Democracy and Demagoguery
Myanmar began the shift away from military rule in 2011 with the seating of an elected, though military-backed, government. An election in 2015 brought democracy leader Aung San Suu Kyi to power, though with military restraints on her authority.
"Since the start of the political transition in 2011, Buddhist nationalism in Myanmar has become significantly more visible," Brussels-based International Crisis Group said in a report this month. "As authoritarian controls were lifted after years of repression, deep-seated grievances emerged into the open, and new freedoms of expression allowed individuals and the media to give voice to these grievances in ways that were not possible before."
Access to new forms of communication, such as cellphones and social media, has helped accelerate the spread of nationalist narratives, hate speech and rumors, it said.

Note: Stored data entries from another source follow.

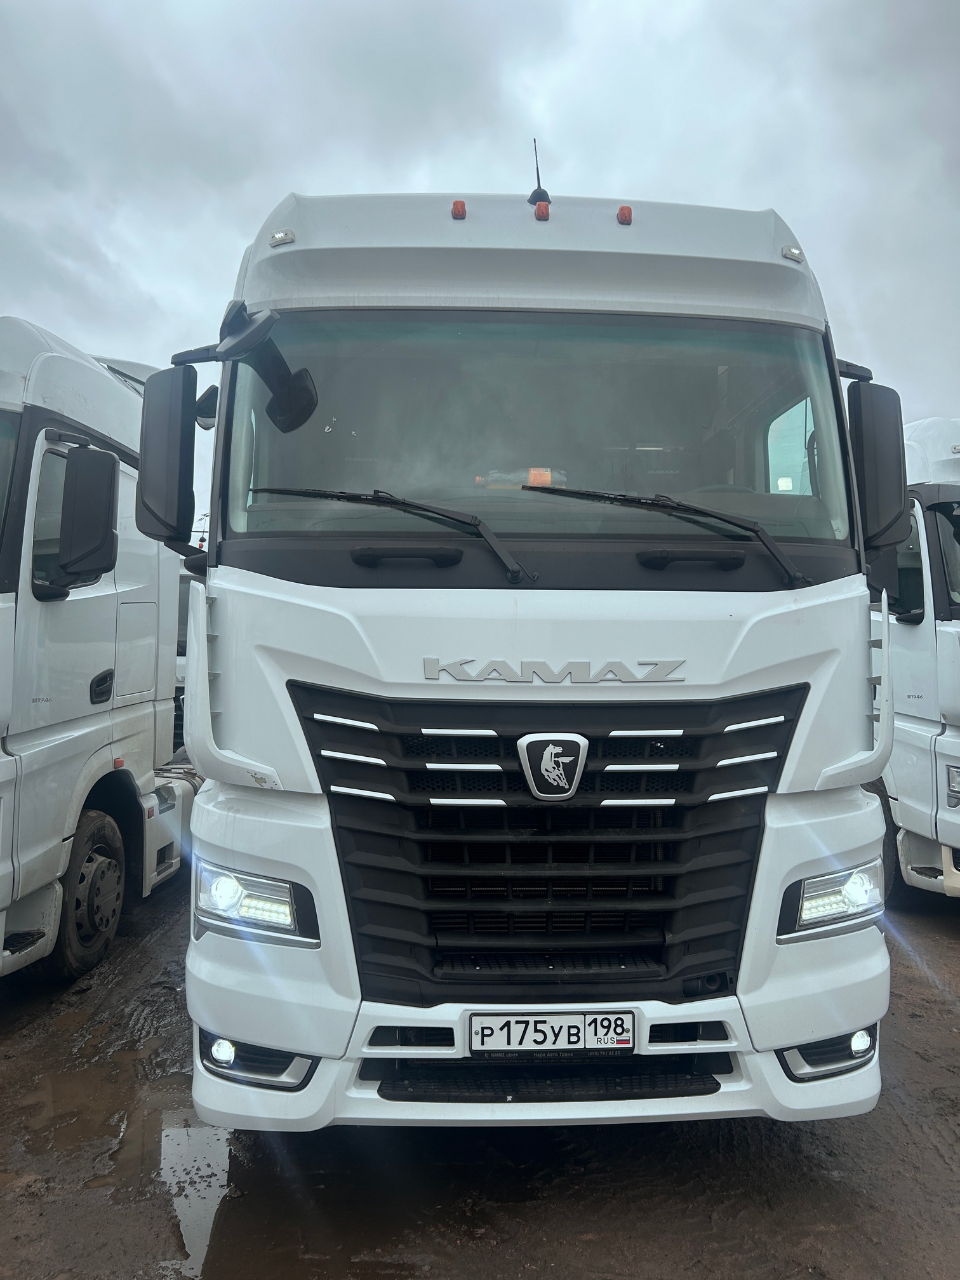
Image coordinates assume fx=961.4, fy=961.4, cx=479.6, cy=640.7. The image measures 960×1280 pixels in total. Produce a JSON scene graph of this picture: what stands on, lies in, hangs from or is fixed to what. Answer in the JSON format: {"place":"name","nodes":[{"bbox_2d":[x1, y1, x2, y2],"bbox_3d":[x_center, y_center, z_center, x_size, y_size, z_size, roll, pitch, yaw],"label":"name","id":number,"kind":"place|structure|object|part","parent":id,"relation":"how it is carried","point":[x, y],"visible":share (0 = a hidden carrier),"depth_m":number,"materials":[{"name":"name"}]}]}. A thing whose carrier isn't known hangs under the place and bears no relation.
{"place":"outdoors","nodes":[
{"label":"outdoors","id":0,"kind":"place"},
{"bbox_2d":[172,561,195,755],"bbox_3d":[-3.017,0.203,10.540,1.793,2.347,5.205,0,0,-3],"label":"vehicle","id":1,"kind":"object","parent":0,"point":[183,590],"visible":0.08,"depth_m":9.17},
{"bbox_2d":[0,0,959,504],"label":"sky","id":2,"kind":"structure","parent":0,"point":[378,178],"materials":[{"name":"grey"}]},
{"bbox_2d":[0,869,959,1279],"label":"muddy ground","id":3,"kind":"structure","parent":0,"point":[943,945],"materials":[{"name":"brown soil"}]},
{"bbox_2d":[1,1048,142,1177],"label":"puddle","id":4,"kind":"object","parent":3,"relation":"on","point":[35,1103],"visible":0.73,"materials":[{"name":"brown liquid"}]},
{"bbox_2d":[0,314,196,981],"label":"white truck","id":5,"kind":"object","parent":3,"relation":"on","point":[106,598],"visible":0.73,"depth_m":4.61,"materials":[{"name":"white metal"}]},
{"bbox_2d":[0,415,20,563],"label":"windshield","id":6,"kind":"object","parent":5,"relation":"in","point":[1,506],"visible":0.66,"depth_m":4.21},
{"bbox_2d":[34,443,118,593],"bbox_3d":[-1.875,-0.567,4.416,0.435,0.640,0.212,0,0,-3],"label":"side mirror","id":7,"kind":"object","parent":5,"relation":"attached to","point":[112,533],"visible":0.99,"depth_m":4.34,"materials":[{"name":"black plastic"}]},
{"bbox_2d":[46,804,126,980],"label":"truck wheel","id":8,"kind":"object","parent":5,"relation":"attached to","point":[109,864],"visible":0.79,"depth_m":4.57,"materials":[{"name":"black rubber"}]},
{"label":"door handle","id":9,"kind":"part","parent":5,"relation":"part of","materials":[{"name":"black"}]},
{"bbox_2d":[154,168,902,1132],"bbox_3d":[0.130,-0.021,6.063,2.324,3.217,7.794,0,0,-3],"label":"white truck","id":10,"kind":"object","parent":3,"relation":"on","point":[447,644],"visible":0.84,"depth_m":2.82,"materials":[{"name":"white metal"}]},
{"bbox_2d":[134,361,197,546],"bbox_3d":[-1.058,-0.626,3.272,0.226,0.582,0.364,0,0,-3],"label":"side mirror","id":11,"kind":"object","parent":10,"relation":"attached to","point":[164,426],"visible":0.92,"depth_m":3.15,"materials":[{"name":"black plastic"}]},
{"bbox_2d":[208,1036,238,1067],"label":"fog light","id":12,"kind":"object","parent":10,"relation":"in","point":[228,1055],"visible":0.69,"depth_m":2.60,"materials":[{"name":"white"}]},
{"bbox_2d":[194,860,315,945],"bbox_3d":[-0.640,0.718,2.740,0.371,0.185,0.292,0,0,24],"label":"headlight","id":13,"kind":"object","parent":10,"relation":"in","point":[244,907],"visible":0.69,"depth_m":2.65,"materials":[{"name":"clear plastic"}]},
{"bbox_2d":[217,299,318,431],"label":"side mirror","id":14,"kind":"object","parent":10,"relation":"attached to","point":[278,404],"visible":0.96,"depth_m":2.90,"materials":[{"name":"black plastic"}]},
{"bbox_2d":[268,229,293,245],"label":"marker light","id":15,"kind":"object","parent":10,"relation":"attached to","point":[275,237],"visible":0.84,"depth_m":3.05,"materials":[{"name":"clear plastic"}]},
{"bbox_2d":[250,485,535,581],"bbox_3d":[-0.320,-0.329,2.898,0.929,0.291,0.524,0,0,-3],"label":"windshield wiper","id":16,"kind":"object","parent":10,"relation":"attached to","point":[283,490],"visible":0.99,"depth_m":2.88,"materials":[{"name":"black"}]},
{"bbox_2d":[450,199,467,219],"bbox_3d":[-0.073,-1.495,3.345,0.060,0.060,0.069,0,0,-3],"label":"marker light","id":17,"kind":"object","parent":10,"relation":"attached to","point":[463,205],"visible":0.92,"depth_m":3.32,"materials":[{"name":"plastic"}]},
{"label":"bumper","id":18,"kind":"part","parent":10,"relation":"part of","materials":[{"name":"white plastic"}]},
{"bbox_2d":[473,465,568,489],"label":"orange item on dashboard","id":19,"kind":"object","parent":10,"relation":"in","point":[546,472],"visible":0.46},
{"bbox_2d":[222,311,853,552],"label":"windshield","id":20,"kind":"object","parent":10,"relation":"in","point":[742,474],"visible":0.74,"depth_m":3.15,"materials":[{"name":"glass"}]},
{"bbox_2d":[528,141,550,209],"bbox_3d":[0.234,-1.826,3.832,0.079,0.333,0.192,0,0,-3],"label":"antenna","id":21,"kind":"object","parent":10,"relation":"on","point":[539,186],"visible":0.69,"depth_m":3.81,"materials":[{"name":"black plastic"}]},
{"bbox_2d":[533,201,551,220],"bbox_3d":[0.230,-1.584,3.553,0.062,0.061,0.071,0,0,-3],"label":"marker light","id":22,"kind":"object","parent":10,"relation":"attached to","point":[546,211],"visible":0.95,"depth_m":3.53,"materials":[{"name":"red plastic"}]},
{"bbox_2d":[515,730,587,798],"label":"emblem","id":23,"kind":"object","parent":10,"relation":"attached to","point":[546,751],"visible":0.96,"depth_m":2.70,"materials":[{"name":"metal"}]},
{"bbox_2d":[466,1010,636,1054],"bbox_3d":[0.198,1.086,2.665,0.512,0.122,0.055,0,0,-3],"label":"license plate","id":24,"kind":"object","parent":10,"relation":"attached to","point":[631,1039],"visible":0.97,"depth_m":2.65,"materials":[{"name":"white metal"}]},
{"label":"grille","id":25,"kind":"part","parent":10,"relation":"part of","materials":[{"name":"black plastic"}]},
{"bbox_2d":[616,204,633,224],"bbox_3d":[0.483,-1.424,3.226,0.058,0.060,0.069,0,0,-3],"label":"marker light","id":26,"kind":"object","parent":10,"relation":"attached to","point":[628,213],"visible":0.92,"depth_m":3.20,"materials":[{"name":"plastic"}]},
{"bbox_2d":[526,485,807,586],"bbox_3d":[0.530,-0.321,2.945,0.883,0.285,0.581,0,0,-3],"label":"windshield wiper","id":27,"kind":"object","parent":10,"relation":"attached to","point":[779,555],"visible":0.99,"depth_m":2.92,"materials":[{"name":"black metal"}]},
{"bbox_2d":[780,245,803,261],"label":"marker light","id":28,"kind":"object","parent":10,"relation":"attached to","point":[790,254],"visible":0.78,"depth_m":3.09,"materials":[{"name":"clear plastic"}]},
{"bbox_2d":[779,860,886,940],"bbox_3d":[1.031,0.746,2.893,0.369,0.189,0.288,0,0,-24],"label":"headlight","id":29,"kind":"object","parent":10,"relation":"in","point":[826,907],"visible":0.65,"depth_m":2.80,"materials":[{"name":"clear plastic"}]},
{"bbox_2d":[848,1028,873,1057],"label":"fog light","id":30,"kind":"object","parent":10,"relation":"in","point":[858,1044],"visible":0.38,"depth_m":2.70,"materials":[{"name":"white"}]},
{"bbox_2d":[845,379,911,549],"bbox_3d":[1.281,-0.575,3.167,0.247,0.534,0.354,0,0,-3],"label":"side mirror","id":31,"kind":"object","parent":10,"relation":"attached to","point":[889,442],"visible":0.72,"depth_m":3.04,"materials":[{"name":"black plastic"}]},
{"bbox_2d":[859,414,959,902],"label":"white truck","id":32,"kind":"object","parent":3,"relation":"on","point":[919,630],"visible":0.47,"depth_m":5.60,"materials":[{"name":"white metal"}]},
{"bbox_2d":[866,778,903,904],"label":"wheel","id":33,"kind":"object","parent":32,"relation":"attached to","point":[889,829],"visible":0.23,"depth_m":5.68,"materials":[{"name":"black rubber"}]},
{"bbox_2d":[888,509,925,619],"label":"truck window","id":34,"kind":"structure","parent":32,"relation":"in","point":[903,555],"depth_m":5.67,"materials":[{"name":"black glass"}]},
{"bbox_2d":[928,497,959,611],"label":"windshield","id":35,"kind":"object","parent":32,"relation":"in","point":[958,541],"visible":0.67,"depth_m":5.99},
{"bbox_2d":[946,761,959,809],"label":"headlight","id":36,"kind":"object","parent":32,"relation":"in","point":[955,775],"visible":0.98,"depth_m":5.34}
]}

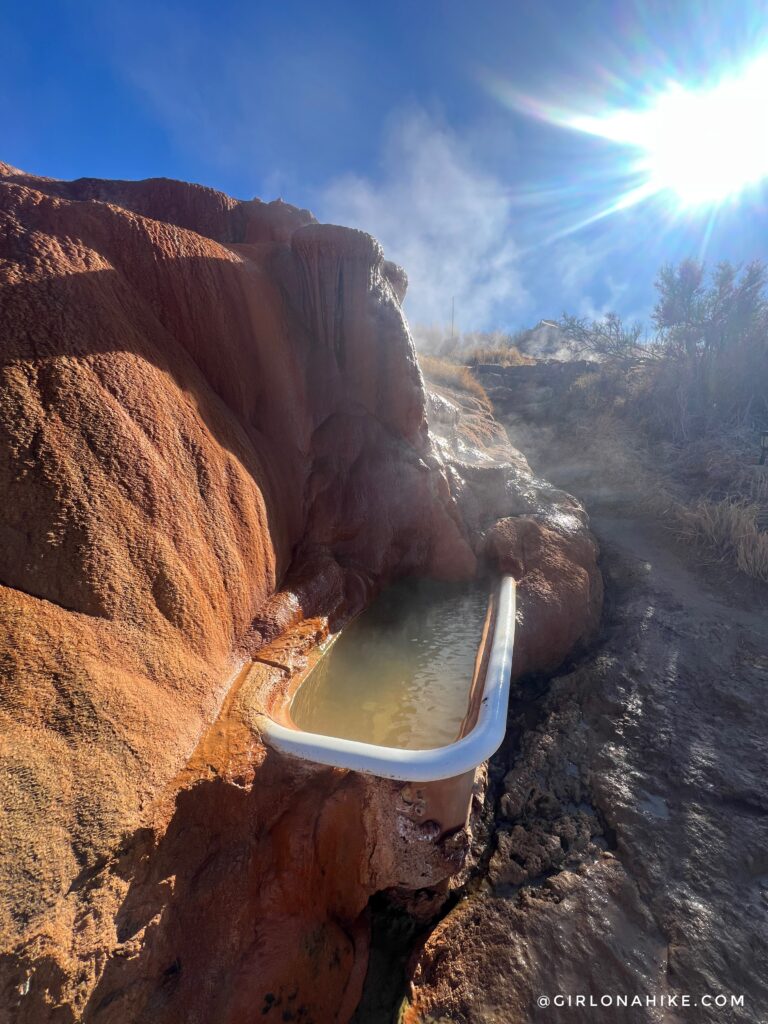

Often such rumors are tales of sexual violence allegedly perpetrated by Muslims against Buddhist women.
Rakhine state has Myanmar's largest concentrations of Muslims by far, and historically has been regarded as a buffer against Muslim neighbors to the west. Yet it wasn't until violence broke out in 2012 that it became a focal point for Buddhist nationalists.
“If you asked about the Rohingya 20 years ago, most Burmese in Rangoon would be indifferent,” Michael Charney, a Southeast Asia specialist at London’s School of Oriental and African Studies, said, using another name for Yangon, the country’s largest city. “This situation has changed in the last few years — in part, ironically, because of the greater freedoms made possible since 2010.”
Events outside Myanmar also lent credibility to dire warnings of a Muslim takeover: the rise of militant Islamist groups, and the consequent tide of Islamophobia in the West.
"It is important to take the fear of Muslim conquest seriously. It is a result of 50 years of isolation, limited education, violence, injustice and insecurity during military rule," said Gravers, the anthropologist. "This paranoia has returned during the transition from military rule. But now global influence in the form of al-Qaida and Islamic State has an important role too."